SHORT STORY: Armed Verbal Conflict

I had this one lying around for a while. Again this story was just for fun, not for competitions or anything. 

They stared at each other, their mutual hatred festering further, breathing hard, eyes refusing to blink. Though both unarmed they were well within arm’s length of their weapons, and they refused to let that change.
 
The one stood there, clad in mottled greens, browns & yellows that barely contained his bulging muscles. His cropped strawberry blond hair poked out beneath his black beret slanted to the right, ice blue eyes only flinching to ensure he was seeing all his adversary’s slightest movements. His right hand twitched next to the trigger of his machine gun, eager for the chance to use it.
 
The other stood at the opposite end of the cavern, his shoulder-length black ringlets and beard faintly wavering in the midday breeze. His sandy brown turban and robes lent themselves well to blending into the cave walls, and concealing his chiselled physique. His seal-brown eyes kept an equally hard gaze on his enemy’s movements, and his left hand made sure to stay within 2mm of his AK47’s trigger. Though their skins contrasted like day & night, their faces were equally flushed with simmering crimson fury. Their lips were likewise clenched in readiness for action of some sort.
 
“Why are you here?” the first man spat in his regimental English accent. The man before him stayed silent. “I asked you a question. Why are you here?”
 
More silence.
 
“Do you speak English?” demanded the soldier, annoyance blossoming into full-on anger. “Can you understand me?”
 
The second man, reluctantly, opened his mouth and replied in a deep semi-Arabic accent, “Yes but I ignored you because your question was foolish.”
 
“Sorry?” said the Englishman, finger just hovering over the trigger.
 
“Why am I, a native Egyptian, here in Egypt?” the African man relayed. “I should be asking this to you.”
 
The questioner sneered, “I’m here on behalf of Her Majesty’s Armed Forces of Great Britain, fighting terrorism in your country.”
 
“What you mean is,” corrected the Egyptian as he waved his hand dismissively, “you’re a man trying to implement a ruling system that failed at home, in a land you have no knowledge of whose people don’t know you.
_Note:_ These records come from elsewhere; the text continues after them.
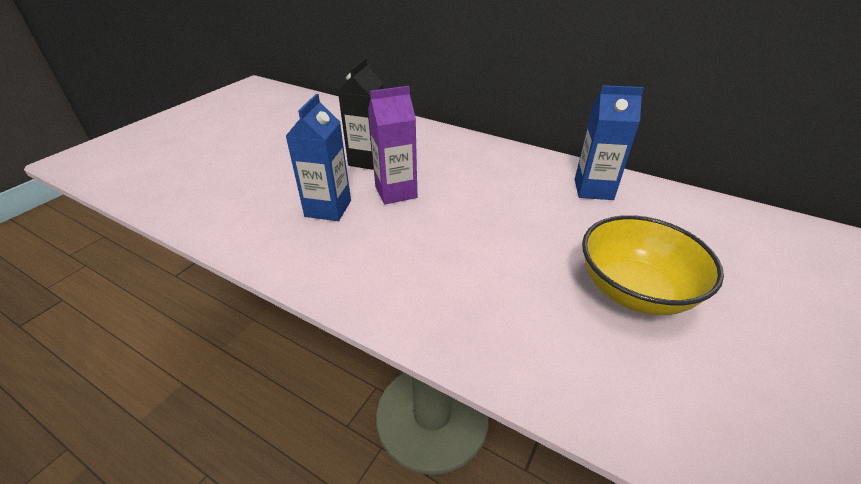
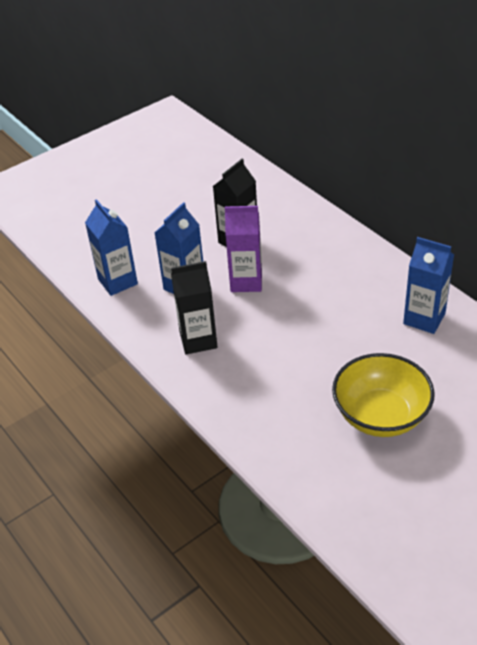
camera: 25 degrees right, 5 degrees up
none -> blue carton [85,199,138,296]
none -> black carton [171,261,217,354]

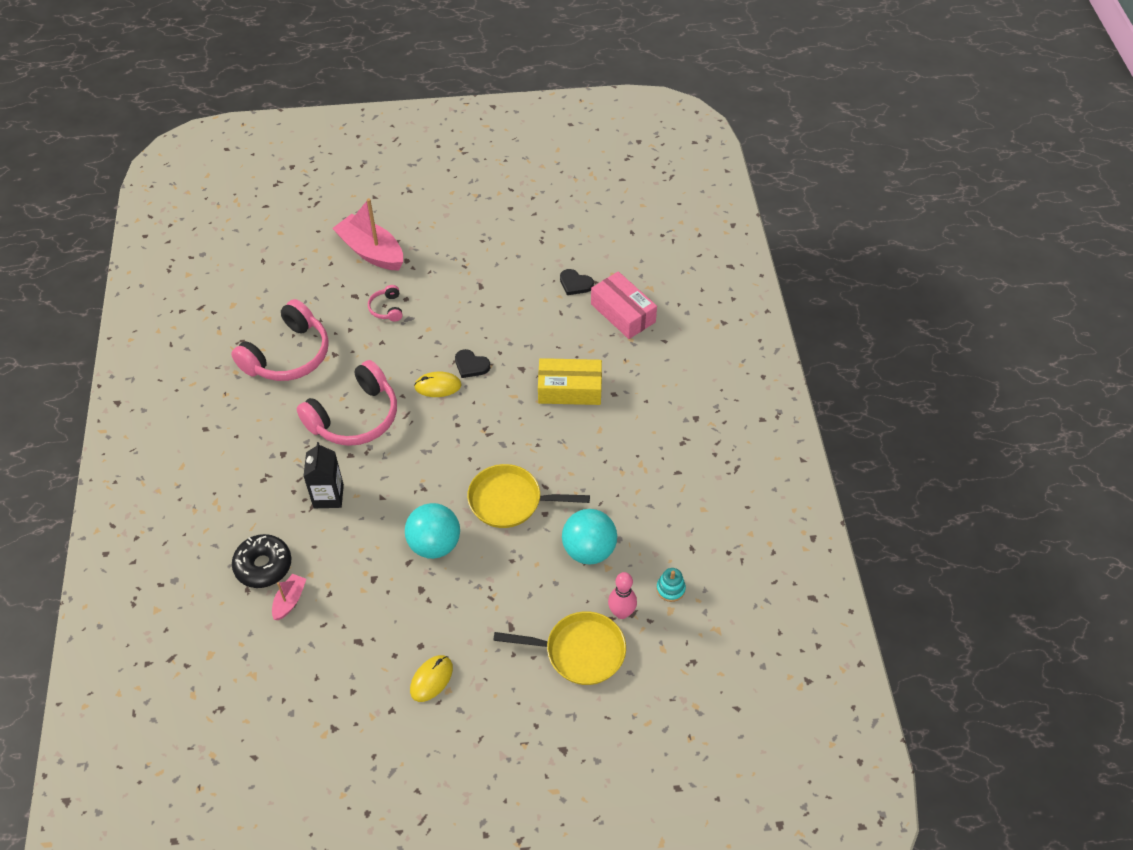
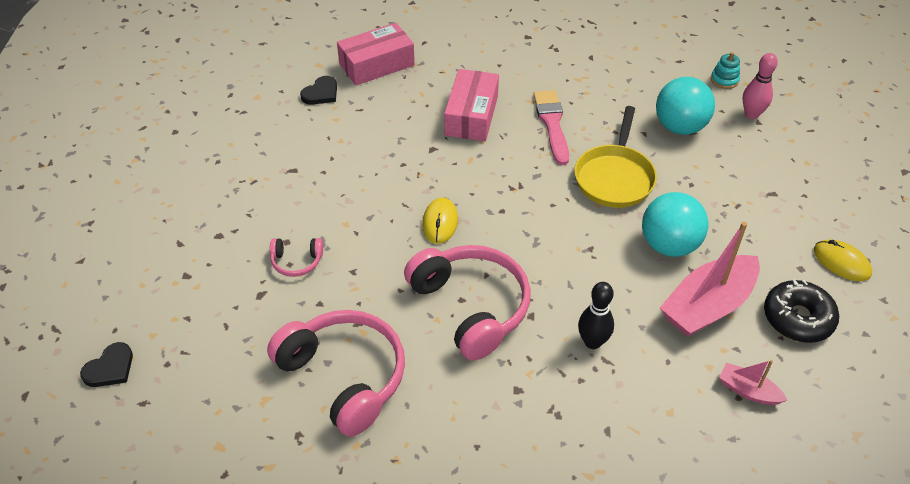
camera: 80 degrees left, 5 degrees down
black donut [232,534,291,588] -> black donut moved to [764,279,839,343]
black carton [303,442,344,508] -> black bowling pin [578,282,614,349]
pink boat [332,198,403,271] -> pink boat moved to [660,221,760,337]
black heart [455,349,490,378] -> black heart moved to [80,342,133,387]
yellow pan [493,611,626,685] -> none
yellow box [538,358,602,405] -> pink box [444,69,499,141]
none -> pink brush [533,90,569,165]

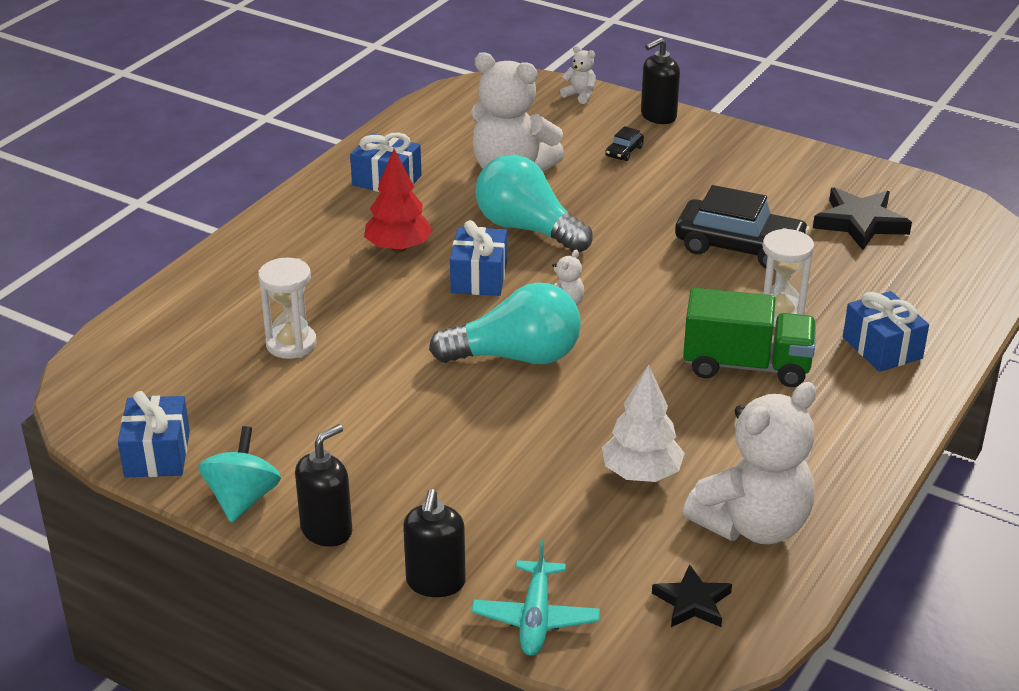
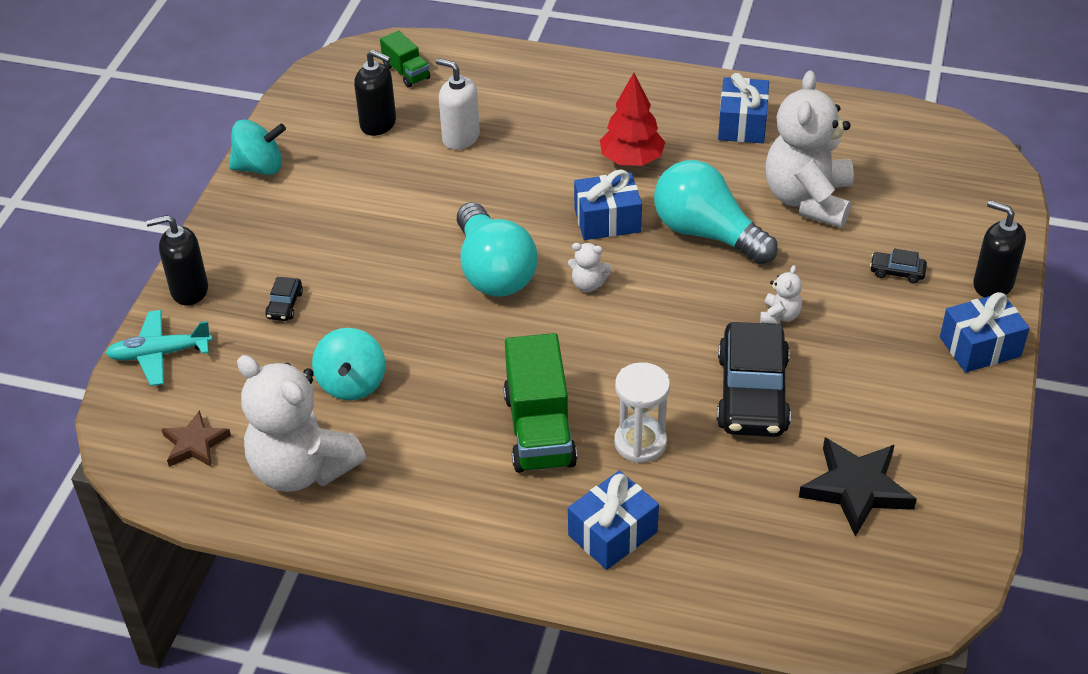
camera: 75 degrees right, 10 degrees up
blue gift [118,391,190,478] -> blue gift moved to [940,292,1029,373]
white hourglass [258,258,317,359] -> white soap dispenser [436,58,480,150]
black soap dispenser [295,424,352,547] -> black soap dispenser moved to [354,50,396,136]
turquoise light bulb [475,155,593,252] -> turquoise light bulb turned 75 degrees counterclockwise [654,160,778,264]
white teddy bear [560,46,596,104] -> white teddy bear moved to [760,265,802,325]
white tree [602,364,685,482] -> turquoise spinning top [312,328,386,400]
black star [652,564,732,627] -> brown star [162,410,231,467]
none -> black car [265,277,303,321]
none -> green truck [380,31,430,87]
Yet you have the cheek to say we have terrorism here.” With a titter he finished, “Spoken like a true terrorist.”
 
“I fight for peace and freedom!” said the Englishman in a raised tone, which triggered an outburst of unabashed laughter from the Egyptian. In fact, he laughed so heartily he completely withdrew his hand from his gun.
 
“Fighting for peace in a place where no war was declared, fighting for freedom by invading a nation that neither needs nor wants you,” the Egyptian laughed. “Utter fool.”
 
The Brit winced at his enemy’s brazen words. Unsure whether to be worried or offended, he stated, “Sir if you do not desist I will be forced to use lethal force.”
 
Drawing enough breath to still his laughter, the African retorted, “Against what? Words of criticism? Is that what your Queen trains you to do? Is that your democracy?”
 
“Sir you are trying my patience,” the Brit said, ever more annoyed.
 
Staring at him square in the eyes, the African said – slowly & deliberately, “When your patience runs out what will you do?” He crossed his arms to make his reach from his gun even farther. The Brit’s eyes twitched back and forth to the unmanned AK47 as the Egyptian took slow deliberate steps toward him. “Still claiming the moral high ground, while running amuck amongst unarmed civilians to end a threat of your own making.
 
“The wolves have become the shepherds, and now you cry because the rams are growing horns.” He sneered then turned around to walk back toward his weapon.
 
The Englishman’s finger was on the trigger at last. And he pulled it.